Letter to Prime Minister John Key
I am writing to ask you to be proactive regarding the issues posed by the revelation that Australia has been spying on the phone calls of the Indonesian president and other Indonesian leaders. The Indonesian government is furious and has called back its Ambassador from Australia. Relations between Australia and Indonesia are at a low ebb.
This clearly has implications for New Zealand’s relations with Indonesia and other Asia/Pacific states. New Zealand is a member of the Five Eyes network and at least three of its members have now upset friendly governments through spying on their leaders. The Brazilian president Dilma Rousseff cancelled a visit to Washington when it was exposed that the the US National Security Agency had been intercepting her telephone calls. American and British relations with Europe have suffered in the wake of revelations that the NSA and the British GCHQ have spied on European governments, even to the extent of spying on Angela Merkel’s cell-phone.
Inevitably, governments in our region will soon be asking whether New Zealand, as a Five Eyes member, is spying on them, or helping Australia to do so.

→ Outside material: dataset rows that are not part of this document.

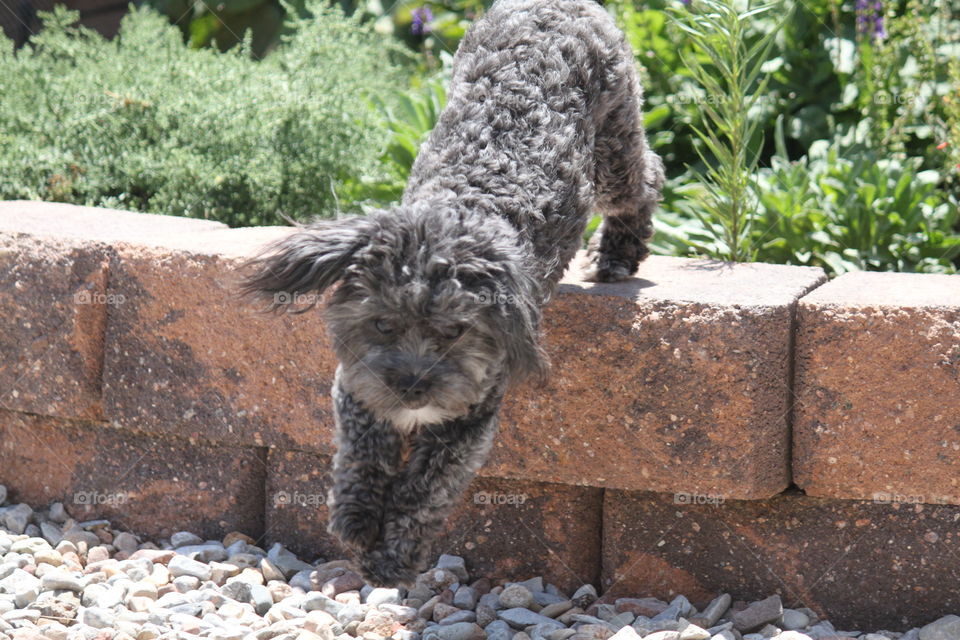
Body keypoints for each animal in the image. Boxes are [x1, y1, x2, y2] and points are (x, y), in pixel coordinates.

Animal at [244, 0, 664, 592]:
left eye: (454, 330)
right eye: (382, 323)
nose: (411, 386)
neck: (461, 209)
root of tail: (556, 6)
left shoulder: (470, 415)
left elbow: (424, 490)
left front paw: (391, 558)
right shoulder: (357, 381)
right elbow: (361, 452)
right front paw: (356, 519)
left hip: (614, 141)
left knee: (646, 178)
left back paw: (617, 256)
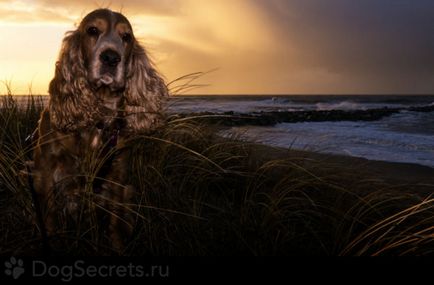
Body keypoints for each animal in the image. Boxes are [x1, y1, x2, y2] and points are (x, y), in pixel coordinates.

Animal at [31, 8, 168, 248]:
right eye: (92, 30)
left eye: (126, 37)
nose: (111, 57)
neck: (99, 113)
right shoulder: (45, 169)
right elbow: (50, 219)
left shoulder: (118, 174)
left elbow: (115, 225)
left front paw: (118, 248)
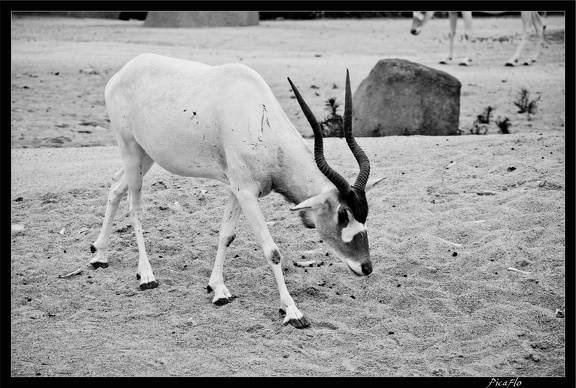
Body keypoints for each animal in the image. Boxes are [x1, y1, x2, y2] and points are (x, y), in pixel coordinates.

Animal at [90, 53, 384, 328]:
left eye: (365, 214)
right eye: (342, 215)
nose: (366, 267)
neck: (259, 117)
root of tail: (123, 72)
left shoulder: (236, 188)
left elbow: (227, 235)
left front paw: (218, 289)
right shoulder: (247, 193)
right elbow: (272, 251)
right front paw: (292, 312)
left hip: (146, 155)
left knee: (115, 186)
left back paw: (100, 255)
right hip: (130, 149)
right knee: (135, 208)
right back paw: (146, 275)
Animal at [410, 11, 544, 66]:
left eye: (423, 11)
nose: (413, 31)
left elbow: (468, 33)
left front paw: (465, 60)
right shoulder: (452, 11)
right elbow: (451, 32)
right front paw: (446, 58)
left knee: (528, 29)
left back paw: (512, 60)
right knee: (539, 26)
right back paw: (530, 59)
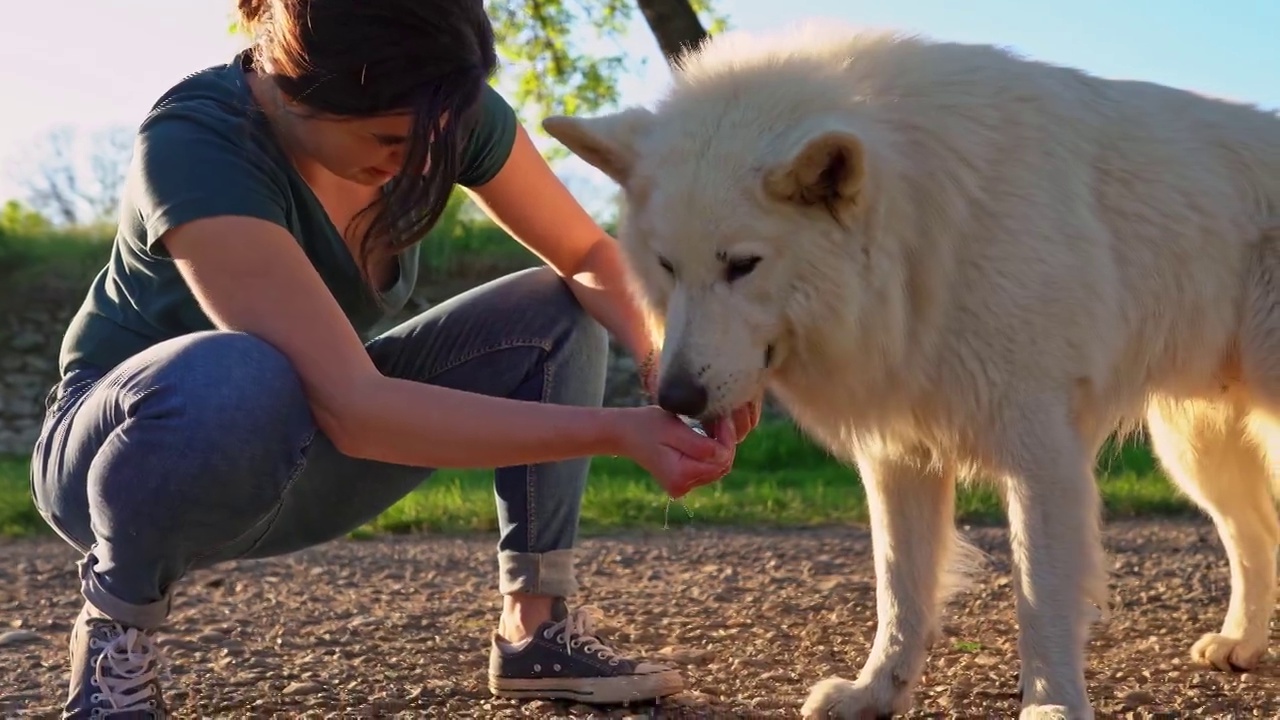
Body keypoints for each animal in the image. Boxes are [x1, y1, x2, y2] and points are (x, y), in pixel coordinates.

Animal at [542, 22, 1280, 717]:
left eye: (743, 265)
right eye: (667, 265)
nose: (675, 397)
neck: (921, 236)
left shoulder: (1041, 454)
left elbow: (1039, 593)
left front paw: (1051, 702)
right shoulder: (900, 454)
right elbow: (900, 589)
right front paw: (875, 694)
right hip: (1195, 454)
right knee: (1253, 536)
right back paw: (1239, 644)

It is no secret that that the Waihopai spy station conducts mass interception of international phone calls passing through communications satellites located over the Pacific – and that information about these calls is passed onto New Zealand’s Five Eyes partners. It seems likely, from what has been said over the years, that New Zealand does target the communications of Pacific Island leaders to gain political and economic intelligence.
The understandably hostile Indonesian response to the spying on its President shows the huge downside of such political spying. It is both morally repugnant and disruptive or normal bilateral relations between friendly nations. It is hard to see much benefit from such spying when governments in our region are fairly open about their intentions.

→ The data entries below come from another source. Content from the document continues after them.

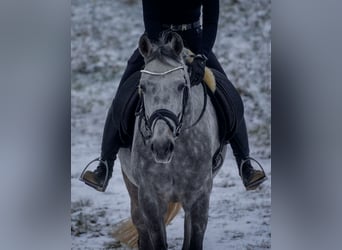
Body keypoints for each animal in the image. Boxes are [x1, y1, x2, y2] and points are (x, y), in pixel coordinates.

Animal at [118, 32, 227, 250]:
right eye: (143, 86)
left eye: (181, 86)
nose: (162, 147)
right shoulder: (150, 198)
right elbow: (158, 241)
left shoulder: (199, 197)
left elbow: (194, 240)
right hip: (132, 188)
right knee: (141, 228)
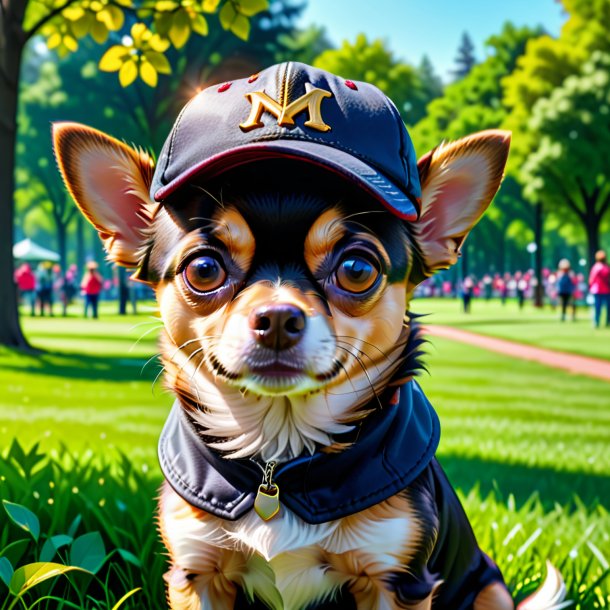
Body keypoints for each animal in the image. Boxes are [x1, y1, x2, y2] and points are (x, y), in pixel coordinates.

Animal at [54, 63, 564, 608]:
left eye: (358, 269)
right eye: (204, 269)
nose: (278, 317)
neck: (279, 453)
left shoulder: (395, 579)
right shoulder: (197, 572)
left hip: (486, 585)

New Zealand can learn from Tony Abbott what not to do. Abbott’s response further enraged Indonesia because he wouldn’t even comment on the evidence, let alone apologise to Indonesia. Instead he said that “all governments gather [such] information”. Indonesian Foreign Minister Marty Natalegawa responded to Abbott’s justification by saying “I have news for you. We don’t do it.”
I would suggest that instead of waiting for proof in the Snowden documents that the GCSB has spied on the communications of other governments, or helped Australia to do so, that the Prime Minister be proactive and issue a statement of clarification. You could then announce an independent inquiry into the role of the GCSB, its participation in the Five Eyes, and whether its current operations are hurting more than helping New Zealand’s interests.
What is the benefit of being part of the Five Eyes if it has the potential to upset every government in South East Asia and the Pacific Islands, none of whom appear to be interested in intercepting in our government communications?